There's a loose thread tying the book back to Vandermeer's last novel, Borne, which I read and loved, but this is not that book, not by a long shot. Don't treat it as a sequel so much as an experiment set in a decaying corner of the same dying world. I suspect most mere mortals bumbling from Borne to Dead Astronauts will be deeply confused (and probably annoyed.) I was at first, until I came around.
Enter with eyes wide open, with expectations in check, and you might just enjoy yourself, too. There's time-shifting, recursion, biotech twisted beyond meaning, dimensional overlap and interplay, but every element of interest is layered beneath that iridescent and garish surface, where playful prose patterns of ambient alliteration skitter about, refracting and distracting from the glimmering dark that lurks at some deeper level, either submerged or sublimated (depending on you, I suppose). But what there is not is what most people come to books for. Bear that in mind and things might just work out.
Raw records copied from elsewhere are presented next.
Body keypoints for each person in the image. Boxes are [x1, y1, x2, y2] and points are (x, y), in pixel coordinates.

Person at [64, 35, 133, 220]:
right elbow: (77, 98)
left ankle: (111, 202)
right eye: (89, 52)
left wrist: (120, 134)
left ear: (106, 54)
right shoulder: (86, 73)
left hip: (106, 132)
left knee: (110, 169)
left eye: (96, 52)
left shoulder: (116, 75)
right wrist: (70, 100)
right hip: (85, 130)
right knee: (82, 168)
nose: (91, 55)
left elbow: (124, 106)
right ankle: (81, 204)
ok so this is part of a trilogy- I had no idea. I guess it started off strong, the first quarter or so is pretty focused around a consistent, interesting story, but then it moves into more abstract and becomes a difficult book to read-in my opinion. It winds its way around subjects related to the earlier events, but mostly in a vague way that focuses more on the 'feel' of the writing than on anything concrete. It's the kind of writing that's really hit or miss in print, for example, sometimes latching onto a key sentence or three and repeating that for pages on end. You can appreciate what it's going for, but it never really winds up anywhere satisfying. Maybe worth a shot, but it's the kind of thing that's definitely not going to work for everyone. I will be very honest and admit that I didn't finish this book. I don't love this style or genre and I should've done better research before requesting it. My mistake.

An absolute whirlwind. As always, VanderMeers writing is beautiful and enchanting, and often times requires multiple read throughs to fully grasp the whole story but god DAMN is it not an enjoyable ride. So very happy to return to the Borne universe in this newest book.

I recently read the two books leading up to this one, and though they all are in the same universe(s), Dead Astronauts is in a world of its own. A lot of it is confusing, as per usual with VanderMeer's work, but this book is more important in my opinion. It is very clear what its meant to be about; the destruction of the Earth, and the animals that call it home. There is a prominent thread that humans are bad and ruining everything, and that no matter how hard the good ones try, they are thwarted at every turn. The blue fox is the only semblance of hope, he helps when he can and tries to free his species but is not always understood or accepted. The beginning of this book was not my favorite, and in turn was the most confusing part, but everything else was magical and haunting like I had excpected. The blue fox's part was the best in my opinion because he represented everything that had happened, was happening, and will happen, and gave us even more background on things from Borne and The Strange Bird. I really hope that this is not the end of the series, but I do feel the need to reread The Souther Reach trilogy because I have a suspicion that they are all related in one way or another.